→ AIM OF THE EXERCISE: Update the text of these entries by replacing "CONTACT US" with "GET IN TOUCH" and keeping everything else the same. Leave the pictures out of your answer.

━━━━━━━━━━

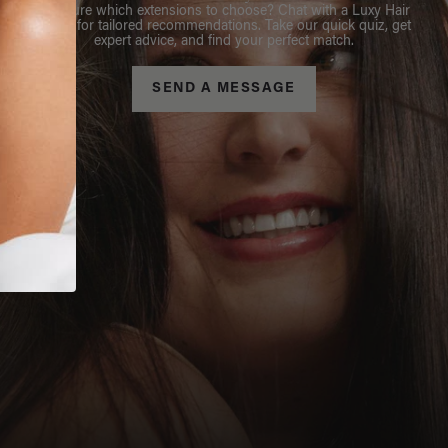
Not sure which extensions to choose? Chat with a Luxy Hair
Stylist for tailored recommendations. Take our quick quiz, get
expert advice, and find your perfect match.
SEND A MESSAGE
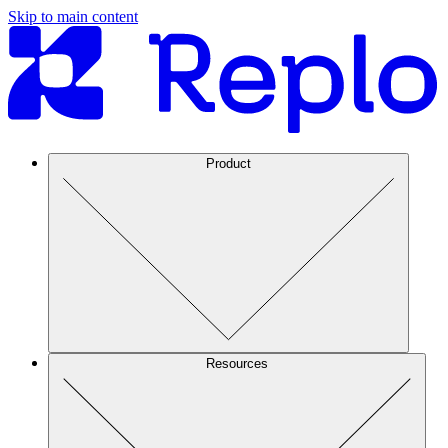
Skip to main content
Product
Resources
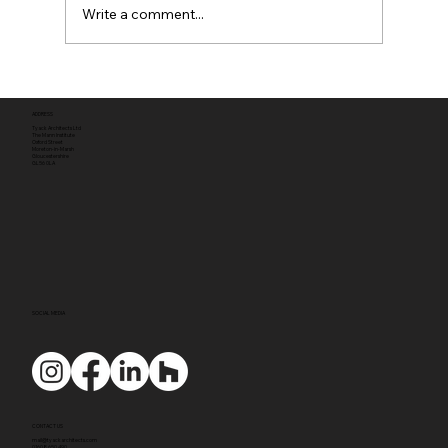
Write a comment...
Full planning permission
ADDRESS
Tyack Architects Ltd
The Mann Institute
Oxford Street
Moreton-in-Marsh
Gloucestershire
GL56 0LA
SOCIAL MEDIA
CONTACT US
mail@tyackarchitects.com
01608 650 490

━━━━━━━━━━

→ SOLUTION TO THIS TASK:
Not sure which extensions to choose? Chat with a Luxy Hair
Stylist for tailored recommendations. Take our quick quiz, get
expert advice, and find your perfect match.
SEND A MESSAGE
Skip to main content
Product
Resources
Write a comment...
Full planning permission
ADDRESS
Tyack Architects Ltd
The Mann Institute
Oxford Street
Moreton-in-Marsh
Gloucestershire
GL56 0LA
SOCIAL MEDIA
GET IN TOUCH
mail@tyackarchitects.com
01608 650 490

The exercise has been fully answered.